Factoring in climate change

According to BiodivERsA-funded research projects, future climate change may intensify the threat and impacts of IAS. Warmer temperatures could increase the range size of the predatory African clawed frog in Mediterranean climate regions [5] , and increase the invasion risk of garden plants found in gardens throughout Europe, many of which have already been naturalised [6]. This highlights the need for horizon scanning to detect possible new IAS, their quick inclusion on the Union list and the subsequent stringent prevention of their introduction.

Prevention over management

The challenge for Member States in preventing new IAS introductions is the development of effective early detection and rapid response systems. Member States are required to analyse possible pathways of introduction and spread of future invasions, and develop action plans to address ‘priority pathways’ with the most species or highest damage. According to the Regulation, surveillance systems to monitor the introduction and spread of IAS must be in place within 18 months of the adoption of the Union list. This places the deadline in February 2018 which doesn’t leave much time, especially considering that very few states currently have such a system in place [7]. Therefore immediate action is needed by the Commission and Member States to develop such systems before the number of IAS in Europe increases even further.


Despite many challenges and the urgently needed further implementation of the IAS Regulation, there have already been some success stories that can inspire a way towards further progress. For example, all North American signal crayfish have been eradicated from a quarry pond in Scotland increasing local insect, fish and amphibian populations [8]. The Ballast Water Management Convention will also finally come into force on 8th September 2017 [9]. The IAS Regulation recognises the Convention as a key tool for introducing control and management standards for ships’ ballast water and sediments to reduce the introduction and spread of aquatic IAS.

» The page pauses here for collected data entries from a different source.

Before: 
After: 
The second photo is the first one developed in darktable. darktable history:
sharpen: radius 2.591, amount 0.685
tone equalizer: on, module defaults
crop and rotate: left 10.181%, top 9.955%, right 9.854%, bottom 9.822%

Since the inclusion of IAS in the Union list depends on the development of robust and high-quality risk assessments, the Scientific Forum on IAS and the Commission are introducing a delegated act that further specifies the risk assessment criteria, including integration of the latest scientific practices and methodologies for risk assessment [10]. IEEP is also playing a role in this update which is just one part of ongoing implementation improvements. This should clarify the process of adding species to the Union list resulting in its expansion.

Prevention will continue to be key in tackling the problem of IAS in Europe, especially in response to climate change and ever increasing globalisation. Surveillance systems that can detect future possible IAS and those in the early stages of invasion are therefore urgently needed, and Member States must take action to ensure that such systems are set up as soon as possible. Improvements being made to clarify risk assessment requirements should make it easier for such species to be included on the Union list. The lack of dedicated funding may hinder this necessary progress but surely no price is too high to minimise the costs of IAS and to ensure the protection of nature and the essential ecosystem services it provides.



[1] Official Journal of the European Union (OJ) L 317 2014. Regulation (EU) No 1143/2014 of the European Parliament and of the Council of 22 October 2014 on the prevention and management of the introduction and spread of invasive alien species.

[2] Kettunen, M., et al. (2008). “Technical support to EU strategy on invasive alien species (IAS). Assessment of the impacts of IAS in Europe and the EU.” Institute for European Environmental Policy. Brussels.

[3] Bouros, G., et al. (2016). “EU non-native organism risk assessment scheme.” Neovison vison.


[5] Ihlow, F., et al. (2016). "Impacts of climate change on the global invasion potential of the African Clawed Frog Xenopus laevis." PLoS ONE 11(6): e0154869.

[6] Dullinger, I., et al. (2017). "Climate change will increase the naturalization risk from garden plants in Europe." Global Ecology and Biogeography 26(1): 43-53.

[7] Tollington, S., et al. (2017). “Making the EU Legislation on Invasive Species a Conservation Success.” Conservation Letters, 10(1): 118. doi: 10.1111/conl.12214.